» Prompt
The material must be copied out exactly, line for line.
BEGIN The records
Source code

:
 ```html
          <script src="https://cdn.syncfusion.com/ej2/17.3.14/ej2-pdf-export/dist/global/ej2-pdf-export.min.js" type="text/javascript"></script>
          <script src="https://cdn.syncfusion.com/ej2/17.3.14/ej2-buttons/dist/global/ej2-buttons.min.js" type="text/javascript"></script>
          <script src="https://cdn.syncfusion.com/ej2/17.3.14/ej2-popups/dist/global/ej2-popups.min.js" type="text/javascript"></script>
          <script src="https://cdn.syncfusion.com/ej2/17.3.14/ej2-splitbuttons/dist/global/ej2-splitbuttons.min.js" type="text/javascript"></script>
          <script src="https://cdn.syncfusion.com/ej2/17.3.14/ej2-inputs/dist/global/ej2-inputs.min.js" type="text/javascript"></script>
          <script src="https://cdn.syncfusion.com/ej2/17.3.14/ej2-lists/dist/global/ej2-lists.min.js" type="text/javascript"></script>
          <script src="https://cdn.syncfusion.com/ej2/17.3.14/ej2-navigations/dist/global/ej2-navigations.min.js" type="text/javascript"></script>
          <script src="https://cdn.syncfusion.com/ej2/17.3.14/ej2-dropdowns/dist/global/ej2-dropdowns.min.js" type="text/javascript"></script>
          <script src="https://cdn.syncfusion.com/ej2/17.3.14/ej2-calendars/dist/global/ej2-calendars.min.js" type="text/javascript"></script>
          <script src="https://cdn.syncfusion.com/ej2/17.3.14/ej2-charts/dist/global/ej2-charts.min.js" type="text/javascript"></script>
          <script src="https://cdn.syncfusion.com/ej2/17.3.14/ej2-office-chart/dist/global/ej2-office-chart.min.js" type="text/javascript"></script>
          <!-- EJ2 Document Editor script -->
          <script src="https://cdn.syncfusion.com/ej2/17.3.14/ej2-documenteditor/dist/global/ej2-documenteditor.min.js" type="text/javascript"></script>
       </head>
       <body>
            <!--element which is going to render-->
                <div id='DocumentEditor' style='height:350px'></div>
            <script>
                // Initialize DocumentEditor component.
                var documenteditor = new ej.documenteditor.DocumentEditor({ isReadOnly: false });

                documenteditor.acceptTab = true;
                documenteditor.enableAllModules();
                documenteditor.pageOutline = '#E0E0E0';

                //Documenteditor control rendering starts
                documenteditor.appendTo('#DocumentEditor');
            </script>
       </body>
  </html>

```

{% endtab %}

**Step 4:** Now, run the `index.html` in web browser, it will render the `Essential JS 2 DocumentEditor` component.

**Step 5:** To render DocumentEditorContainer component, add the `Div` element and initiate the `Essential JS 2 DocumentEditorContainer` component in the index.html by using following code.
END The records
» Task output
Source code

:
 ```html
          <script src="https://cdn.syncfusion.com/ej2/17.3.14/ej2-pdf-export/dist/global/ej2-pdf-export.min.js" type="text/javascript"></script>
          <script src="https://cdn.syncfusion.com/ej2/17.3.14/ej2-buttons/dist/global/ej2-buttons.min.js" type="text/javascript"></script>
          <script src="https://cdn.syncfusion.com/ej2/17.3.14/ej2-popups/dist/global/ej2-popups.min.js" type="text/javascript"></script>
          <script src="https://cdn.syncfusion.com/ej2/17.3.14/ej2-splitbuttons/dist/global/ej2-splitbuttons.min.js" type="text/javascript"></script>
          <script src="https://cdn.syncfusion.com/ej2/17.3.14/ej2-inputs/dist/global/ej2-inputs.min.js" type="text/javascript"></script>
          <script src="https://cdn.syncfusion.com/ej2/17.3.14/ej2-lists/dist/global/ej2-lists.min.js" type="text/javascript"></script>
          <script src="https://cdn.syncfusion.com/ej2/17.3.14/ej2-navigations/dist/global/ej2-navigations.min.js" type="text/javascript"></script>
          <script src="https://cdn.syncfusion.com/ej2/17.3.14/ej2-dropdowns/dist/global/ej2-dropdowns.min.js" type="text/javascript"></script>
          <script src="https://cdn.syncfusion.com/ej2/17.3.14/ej2-calendars/dist/global/ej2-calendars.min.js" type="text/javascript"></script>
          <script src="https://cdn.syncfusion.com/ej2/17.3.14/ej2-charts/dist/global/ej2-charts.min.js" type="text/javascript"></script>
          <script src="https://cdn.syncfusion.com/ej2/17.3.14/ej2-office-chart/dist/global/ej2-office-chart.min.js" type="text/javascript"></script>
          <!-- EJ2 Document Editor script -->
          <script src="https://cdn.syncfusion.com/ej2/17.3.14/ej2-documenteditor/dist/global/ej2-documenteditor.min.js" type="text/javascript"></script>
       </head>
       <body>
            <!--element which is going to render-->
                <div id='DocumentEditor' style='height:350px'></div>
            <script>
                // Initialize DocumentEditor component.
                var documenteditor = new ej.documenteditor.DocumentEditor({ isReadOnly: false });

                documenteditor.acceptTab = true;
                documenteditor.enableAllModules();
                documenteditor.pageOutline = '#E0E0E0';

                //Documenteditor control rendering starts
                documenteditor.appendTo('#DocumentEditor');
            </script>
       </body>
  </html>

```

{% endtab %}

**Step 4:** Now, run the `index.html` in web browser, it will render the `Essential JS 2 DocumentEditor` component.

**Step 5:** To render DocumentEditorContainer component, add the `Div` element and initiate the `Essential JS 2 DocumentEditorContainer` component in the index.html by using following code.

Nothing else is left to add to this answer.